FYI, if you want a above b, but for the fraction a/b, use (ctrl-/) : it will likewise put one above the other, but separated by a bar

This isn't rocket science. It already works in Mathematica. It just requires defining combining characters and a grammar -- or instead of reinventing the wheel, we could reuse something like Mathematica's grammar, which is already quite efficient at that.

Of course, for more complex math, more combining characters will be needed. I just wanted to show here how it would be possible to support most of the casual math notation with a dozen Unicode combining characters.


Those aren't terribly more complicated than some of the rendering in existing languages. For instance ก้้้้้้้้้้้้้้้้้้้้


This is a really wonderful idea. I love the thought that math support could become as ubiquitous as support for unicode strings. (You could search the web for math!!!)

Math is a language, and right now probably the worst supported language in unicode (of those that have been added at all.) Philosophically, this really seems like the right place to put it.


https://news.ycombinator.com/item?id=14687936

There's actually some work on that.


Though I agree with the top comment that the line cited is hardly legible:

W_δ₁ρ₁σ₂^3β = U_δ₁ρ₁^3β+1/8π^2 ∫_α₁^α₂dα'₂ [(U_δ₁ρ₁^2β-α'₂U_ρ₁σ₂^1β)/U_ρ₁σ₂^0β]

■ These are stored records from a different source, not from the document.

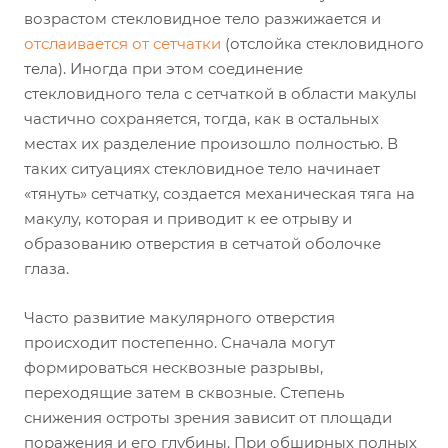
возрастом стекловидное тело разжижается и
отслаивается от сетчатки
(отслойка стекловидного
тела). Иногда при этом соединение
стекловидного тела с сетчаткой в области макулы
частично сохраняется, тогда, как в остальных
местах их разделение произошло полностью. В
таких ситуациях стекловидное тело начинает
«тянуть» сетчатку, создается механическая тяга на
макулу, которая и приводит к ее отрыву и
образованию отверстия в сетчатой оболочке
глаза.
Часто развитие макулярного отверстия
происходит постепенно. Сначала могут
формироваться несквозные разрывы,
переходящие затем в сквозные. Степень
снижения остроты зрения зависит от площади
поражения и его глубины. При обширных полных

Now imagine that same example with the few combining characters I proposed: W_δ₁ρ₁σ₂^3β becomes W (ctrl--) δ₁ρ₁σ₂ (ctrl-5) 3β and it would render much more nicely.

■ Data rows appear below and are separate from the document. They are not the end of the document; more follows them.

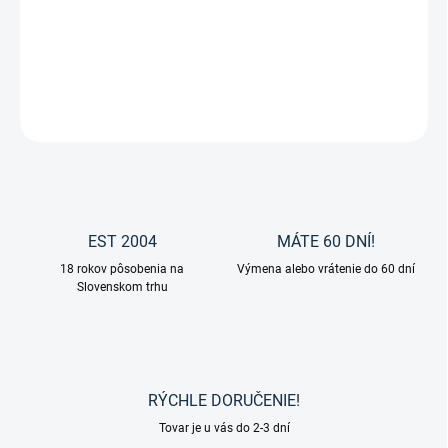
Všestranné sedlo WINTECLITE od značky Wintec.
DETAILNÉ INFORMÁCIE
OPÝTAŤ SA
EST 2004
MÁTE 60 DNÍ!
18 rokov pôsobenia na
Výmena alebo vrátenie do 60 dní
Slovenskom trhu
RÝCHLE DORUČENIE!
Tovar je u vás do 2-3 dní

The applications that support this Unicode Math today (Microsoft's Office) provide a lot of typing shortcuts including converting LaTeX \tags into their equivalents. I think the balance in the "plain text" over-verbose rendering of the Unicode Math was to make sure it copy/pastes adequately and flaws in that a bit easier to spot in "plain text" form outside of document math zones and math-supporting OpenType fonts, than some of the combining character options might yield.


I think you also need parenthesis, in mathematica they are inplicititally inserted in the notebook W (ctrl--) δ₁ρ₁σ₂ (ctrl-5) 3β {W (ctrl--) δ₁}ρ₁σ₂ (ctrl-5) 3β {W (ctrl--) δ₁ρ₁}σ₂ (ctrl-5) 3β {W (ctrl--) δ₁ρ₁σ₂} (ctrl-5) 3β

I believe that such a standard would be extremely non-extensible.


Weren't all of these issues solved with latex? Why do we need to start over all for the purpose of making everything xml?


What about VRML ? SMIL ?


Yeah, these too. So? What about them?